After his company is driven back and retreats down the titular cliff during the Battle of Okinawa, Doss stays behind, scouring the blood-soaked battlefield for wounded soldiers, dodging bullets and pushing himself past the point of exhaustion on his way to eventually saving the lives of 75 men. Some have accused Gibson of having a sort of filmic bloodlust, an obsession with glorifying the mutilation of the human body in graphic. He indeed employs a heavy amount of gory, gruesome effects here that will make even horror fans cringe (this is easily one of the goriest movies I’ve seen in recent memory), but for the most part, the violence feels appropriate.
It’s important that we as the audience understand just how terrifying and ungodly dangerous Doss’ one-man mission is (he’s sneaking through and around a literal army of Japanese soldiers), and Gibson makes damn sure we get the picture. It feels like anyone could be shot in the face at any point, and this sense of urgency and stakes comes directly from the gruesome-but-accurate depiction of death during wartime. There are some moments that feel too caught up in spectacle (Garfield roundhouse kicks a grenade in trailer-friendly slo-mo), but they’re few and far between.

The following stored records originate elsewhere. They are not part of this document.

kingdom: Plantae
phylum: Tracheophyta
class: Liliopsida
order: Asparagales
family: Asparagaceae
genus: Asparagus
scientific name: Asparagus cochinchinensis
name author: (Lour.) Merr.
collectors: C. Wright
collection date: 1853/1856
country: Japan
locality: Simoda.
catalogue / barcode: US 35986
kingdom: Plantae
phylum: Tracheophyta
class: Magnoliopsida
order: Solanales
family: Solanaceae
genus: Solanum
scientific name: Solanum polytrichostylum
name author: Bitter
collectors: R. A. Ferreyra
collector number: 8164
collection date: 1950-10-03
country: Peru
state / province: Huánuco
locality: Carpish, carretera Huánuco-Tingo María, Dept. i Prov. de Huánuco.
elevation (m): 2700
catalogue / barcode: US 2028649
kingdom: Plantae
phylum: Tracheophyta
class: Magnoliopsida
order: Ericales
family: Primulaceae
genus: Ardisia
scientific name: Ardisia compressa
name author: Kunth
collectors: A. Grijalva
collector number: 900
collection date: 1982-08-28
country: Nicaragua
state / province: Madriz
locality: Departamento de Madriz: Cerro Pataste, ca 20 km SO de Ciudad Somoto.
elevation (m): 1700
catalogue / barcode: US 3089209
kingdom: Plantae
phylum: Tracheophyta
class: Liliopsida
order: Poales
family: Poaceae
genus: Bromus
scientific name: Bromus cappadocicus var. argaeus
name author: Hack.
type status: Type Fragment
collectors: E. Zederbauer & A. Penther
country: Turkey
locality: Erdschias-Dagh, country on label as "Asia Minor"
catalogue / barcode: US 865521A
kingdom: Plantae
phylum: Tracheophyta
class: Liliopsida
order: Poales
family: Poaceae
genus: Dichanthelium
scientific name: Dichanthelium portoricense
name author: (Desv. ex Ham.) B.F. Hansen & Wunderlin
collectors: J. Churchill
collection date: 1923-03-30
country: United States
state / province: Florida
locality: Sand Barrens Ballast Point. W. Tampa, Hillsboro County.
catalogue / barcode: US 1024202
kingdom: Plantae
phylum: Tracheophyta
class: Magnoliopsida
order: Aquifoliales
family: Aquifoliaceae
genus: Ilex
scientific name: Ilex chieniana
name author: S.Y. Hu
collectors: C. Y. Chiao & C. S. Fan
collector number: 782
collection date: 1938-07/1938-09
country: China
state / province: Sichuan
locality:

The anguish and determination on Garfield’s face as he re-enacts Doss’ acts of heroism is what truly sells the stakes; it’s an incredibly physical role, and nearly the entire third act sees him sprinting, hauling, diving, and basically working his ass off. It’s one of his best performances, and even in the stiff early scenes, he brings a certain positive energy that keeps things interesting and does the real Doss justice. The success of any biographical movie rests on the lead actor’s ability to humanize whoever they’re embodying, and Garfield does not disappoint.
Also impressive is Vince Vaughn, who’s given the unenviable task of playing the obligatory shit-talking, hardass drill sergeant that’s in every Army movie ever, but he’s good at it, playing up his strengths as a natural loudmouth while toning down the silliness audiences typically expect from him. Similarly, all of Doss’ fellow infantrymen fit snugly into archetypes (there’s a tough guy, a pretty boy, a clown, a gentle giant), though across the board the actors breathe life into the flat characterizations.
There are some genuinely touching bromance moments throughout as well, particularly a scene between Garfield and Bracey under the stars that’s surprisingly the most romantic moment in the movie. Hacksaw Ridge can be a wobbly mess at times, but brilliant moments like these resonate far more than any minor missteps.
Fantastic
Though it's a bit of a wobbly mess at times, Hacksaw Ridge ultimately winds up being a deeply moving character study about an unlikely American hero.